• **Source extract**
Web performance is vital, but lately I’ve felt that the topic has only been brought up by front-end developers, and only becomes a point of discussion at the end of a project. Subsequently, whenever I hear about solutions to trim down large websites, I can’t help but feel that these are merely suggestions or tricks that developers and engineers should employ after the initial design process has kicked off.
So what sort of design topics impact performance? Well, any question that a designer might ask themselves. Like these:
- How many fonts should we use?
- What sort of imagery should we apply?
- What kind of analytics scripts do we need?
- How does a user scroll through our app?
- How does this complex component affect our CSS?
- How should we even write CSS?
- What kind of frameworks should we choose?
More often than not, these questions will lead to more code, more complexity and more bloat in a design system since…
- The more fonts we add the longer we ask our users to wait.
- The type of imagery we choose for a project will impact what image formats we use.
- If we pick a crazy number of analytics tools then that can slow the whole app down, too.

• **Extracted entries**

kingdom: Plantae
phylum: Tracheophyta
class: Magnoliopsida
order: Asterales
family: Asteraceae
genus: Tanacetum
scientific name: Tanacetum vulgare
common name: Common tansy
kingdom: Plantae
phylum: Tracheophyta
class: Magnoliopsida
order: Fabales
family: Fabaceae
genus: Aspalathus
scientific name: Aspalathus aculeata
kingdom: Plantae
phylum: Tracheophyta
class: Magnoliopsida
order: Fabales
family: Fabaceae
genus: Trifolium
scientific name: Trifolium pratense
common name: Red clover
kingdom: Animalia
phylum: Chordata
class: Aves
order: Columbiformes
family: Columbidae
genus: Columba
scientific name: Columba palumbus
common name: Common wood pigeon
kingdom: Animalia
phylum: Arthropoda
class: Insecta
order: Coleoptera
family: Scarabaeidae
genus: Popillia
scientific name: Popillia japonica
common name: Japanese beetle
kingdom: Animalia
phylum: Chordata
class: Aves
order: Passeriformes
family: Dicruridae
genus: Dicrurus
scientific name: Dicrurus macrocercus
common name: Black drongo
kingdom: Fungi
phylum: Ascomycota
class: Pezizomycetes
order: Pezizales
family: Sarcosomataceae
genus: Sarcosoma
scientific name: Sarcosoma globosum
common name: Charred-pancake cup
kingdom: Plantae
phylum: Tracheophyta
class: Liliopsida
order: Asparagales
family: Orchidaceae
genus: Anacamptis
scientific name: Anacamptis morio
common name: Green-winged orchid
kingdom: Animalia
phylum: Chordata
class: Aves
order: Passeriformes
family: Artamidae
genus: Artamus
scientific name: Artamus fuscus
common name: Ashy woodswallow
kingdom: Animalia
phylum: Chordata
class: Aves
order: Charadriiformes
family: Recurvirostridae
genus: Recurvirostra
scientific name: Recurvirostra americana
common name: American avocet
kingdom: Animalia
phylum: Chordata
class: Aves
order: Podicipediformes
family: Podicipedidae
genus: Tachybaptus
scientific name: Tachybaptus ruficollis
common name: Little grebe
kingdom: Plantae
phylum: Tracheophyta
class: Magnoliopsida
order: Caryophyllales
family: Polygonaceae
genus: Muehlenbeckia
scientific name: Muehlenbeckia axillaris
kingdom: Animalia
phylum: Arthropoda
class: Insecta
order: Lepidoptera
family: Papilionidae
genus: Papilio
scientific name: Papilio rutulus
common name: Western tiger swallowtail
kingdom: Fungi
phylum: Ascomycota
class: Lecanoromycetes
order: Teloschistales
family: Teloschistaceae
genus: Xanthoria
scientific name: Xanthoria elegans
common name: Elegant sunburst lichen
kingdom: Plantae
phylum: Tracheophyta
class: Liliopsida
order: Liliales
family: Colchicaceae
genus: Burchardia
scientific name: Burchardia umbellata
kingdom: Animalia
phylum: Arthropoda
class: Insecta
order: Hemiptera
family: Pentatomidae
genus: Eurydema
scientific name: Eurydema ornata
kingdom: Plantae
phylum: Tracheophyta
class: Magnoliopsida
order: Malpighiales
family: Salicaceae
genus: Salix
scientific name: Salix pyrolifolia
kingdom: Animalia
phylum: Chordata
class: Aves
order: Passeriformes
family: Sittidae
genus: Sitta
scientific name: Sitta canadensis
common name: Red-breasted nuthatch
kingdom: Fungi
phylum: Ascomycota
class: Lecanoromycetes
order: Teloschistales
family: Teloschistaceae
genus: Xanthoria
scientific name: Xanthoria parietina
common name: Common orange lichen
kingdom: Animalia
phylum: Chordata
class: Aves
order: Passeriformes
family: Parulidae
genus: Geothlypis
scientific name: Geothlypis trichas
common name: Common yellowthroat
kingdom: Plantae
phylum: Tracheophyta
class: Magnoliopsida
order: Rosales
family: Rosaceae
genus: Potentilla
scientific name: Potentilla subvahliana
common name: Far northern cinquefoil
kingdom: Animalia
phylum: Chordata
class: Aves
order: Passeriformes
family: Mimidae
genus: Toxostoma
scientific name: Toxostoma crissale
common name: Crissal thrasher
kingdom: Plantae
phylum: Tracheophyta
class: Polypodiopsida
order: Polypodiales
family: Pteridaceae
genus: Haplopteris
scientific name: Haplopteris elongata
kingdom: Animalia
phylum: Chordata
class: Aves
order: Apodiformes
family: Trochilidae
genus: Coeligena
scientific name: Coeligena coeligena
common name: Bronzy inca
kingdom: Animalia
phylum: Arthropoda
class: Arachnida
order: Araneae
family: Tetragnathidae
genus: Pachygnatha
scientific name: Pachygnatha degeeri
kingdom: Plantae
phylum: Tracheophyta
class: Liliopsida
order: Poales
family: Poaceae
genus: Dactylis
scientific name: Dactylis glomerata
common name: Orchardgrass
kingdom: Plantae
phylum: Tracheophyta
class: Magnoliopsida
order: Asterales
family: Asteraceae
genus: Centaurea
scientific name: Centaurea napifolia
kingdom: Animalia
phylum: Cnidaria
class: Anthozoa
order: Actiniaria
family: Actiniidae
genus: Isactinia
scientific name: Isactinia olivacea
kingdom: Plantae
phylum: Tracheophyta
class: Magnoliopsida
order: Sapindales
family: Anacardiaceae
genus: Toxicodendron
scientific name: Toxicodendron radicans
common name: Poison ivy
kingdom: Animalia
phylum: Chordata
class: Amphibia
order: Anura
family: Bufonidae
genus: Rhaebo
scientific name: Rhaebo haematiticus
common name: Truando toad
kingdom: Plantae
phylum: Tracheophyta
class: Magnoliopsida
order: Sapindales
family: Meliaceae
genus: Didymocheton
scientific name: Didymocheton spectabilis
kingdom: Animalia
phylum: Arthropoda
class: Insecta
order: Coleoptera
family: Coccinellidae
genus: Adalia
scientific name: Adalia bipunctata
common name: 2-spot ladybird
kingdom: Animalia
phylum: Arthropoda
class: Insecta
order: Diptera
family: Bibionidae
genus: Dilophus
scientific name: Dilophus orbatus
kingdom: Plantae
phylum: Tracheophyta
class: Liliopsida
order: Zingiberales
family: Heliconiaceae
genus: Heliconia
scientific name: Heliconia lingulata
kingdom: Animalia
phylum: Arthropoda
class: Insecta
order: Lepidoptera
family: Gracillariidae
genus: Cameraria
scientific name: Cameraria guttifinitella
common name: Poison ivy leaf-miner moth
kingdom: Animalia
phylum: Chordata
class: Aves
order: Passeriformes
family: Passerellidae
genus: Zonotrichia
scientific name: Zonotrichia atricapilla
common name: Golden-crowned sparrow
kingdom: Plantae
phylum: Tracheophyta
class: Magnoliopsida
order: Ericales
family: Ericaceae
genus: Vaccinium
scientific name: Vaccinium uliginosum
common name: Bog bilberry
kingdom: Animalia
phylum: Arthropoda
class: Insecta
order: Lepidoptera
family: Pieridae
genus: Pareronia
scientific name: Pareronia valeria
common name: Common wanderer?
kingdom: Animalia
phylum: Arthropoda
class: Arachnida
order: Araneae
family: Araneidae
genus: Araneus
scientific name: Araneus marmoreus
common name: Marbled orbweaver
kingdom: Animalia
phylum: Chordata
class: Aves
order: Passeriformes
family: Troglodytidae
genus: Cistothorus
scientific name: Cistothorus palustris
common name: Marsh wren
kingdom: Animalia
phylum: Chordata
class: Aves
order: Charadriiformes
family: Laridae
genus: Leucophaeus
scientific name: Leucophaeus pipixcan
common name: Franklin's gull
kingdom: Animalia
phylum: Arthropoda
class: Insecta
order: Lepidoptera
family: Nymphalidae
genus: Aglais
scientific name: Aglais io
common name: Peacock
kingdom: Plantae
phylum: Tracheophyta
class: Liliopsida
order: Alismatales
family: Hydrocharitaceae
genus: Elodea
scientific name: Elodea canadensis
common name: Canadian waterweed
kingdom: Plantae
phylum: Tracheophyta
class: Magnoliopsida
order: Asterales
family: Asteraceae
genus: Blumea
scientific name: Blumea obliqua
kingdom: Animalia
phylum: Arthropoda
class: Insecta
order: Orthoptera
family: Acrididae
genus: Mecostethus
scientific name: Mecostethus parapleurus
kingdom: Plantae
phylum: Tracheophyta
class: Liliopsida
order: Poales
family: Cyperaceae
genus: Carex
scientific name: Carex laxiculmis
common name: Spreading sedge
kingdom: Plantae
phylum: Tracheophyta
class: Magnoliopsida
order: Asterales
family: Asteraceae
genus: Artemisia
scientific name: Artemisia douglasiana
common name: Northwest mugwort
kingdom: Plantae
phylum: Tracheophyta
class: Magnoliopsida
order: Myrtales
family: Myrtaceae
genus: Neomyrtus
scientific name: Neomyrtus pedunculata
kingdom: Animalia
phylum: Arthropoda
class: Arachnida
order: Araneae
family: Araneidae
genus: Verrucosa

• **Your goal**
Reproduce the entire text about web performance and design choices word for word. The rows have no connection to the text about design choices and web performance.

• **Exercise response**
Web performance is vital, but lately I’ve felt that the topic has only been brought up by front-end developers, and only becomes a point of discussion at the end of a project. Subsequently, whenever I hear about solutions to trim down large websites, I can’t help but feel that these are merely suggestions or tricks that developers and engineers should employ after the initial design process has kicked off.
So what sort of design topics impact performance? Well, any question that a designer might ask themselves. Like these:
- How many fonts should we use?
- What sort of imagery should we apply?
- What kind of analytics scripts do we need?
- How does a user scroll through our app?
- How does this complex component affect our CSS?
- How should we even write CSS?
- What kind of frameworks should we choose?
More often than not, these questions will lead to more code, more complexity and more bloat in a design system since…
- The more fonts we add the longer we ask our users to wait.
- The type of imagery we choose for a project will impact what image formats we use.
- If we pick a crazy number of analytics tools then that can slow the whole app down, too.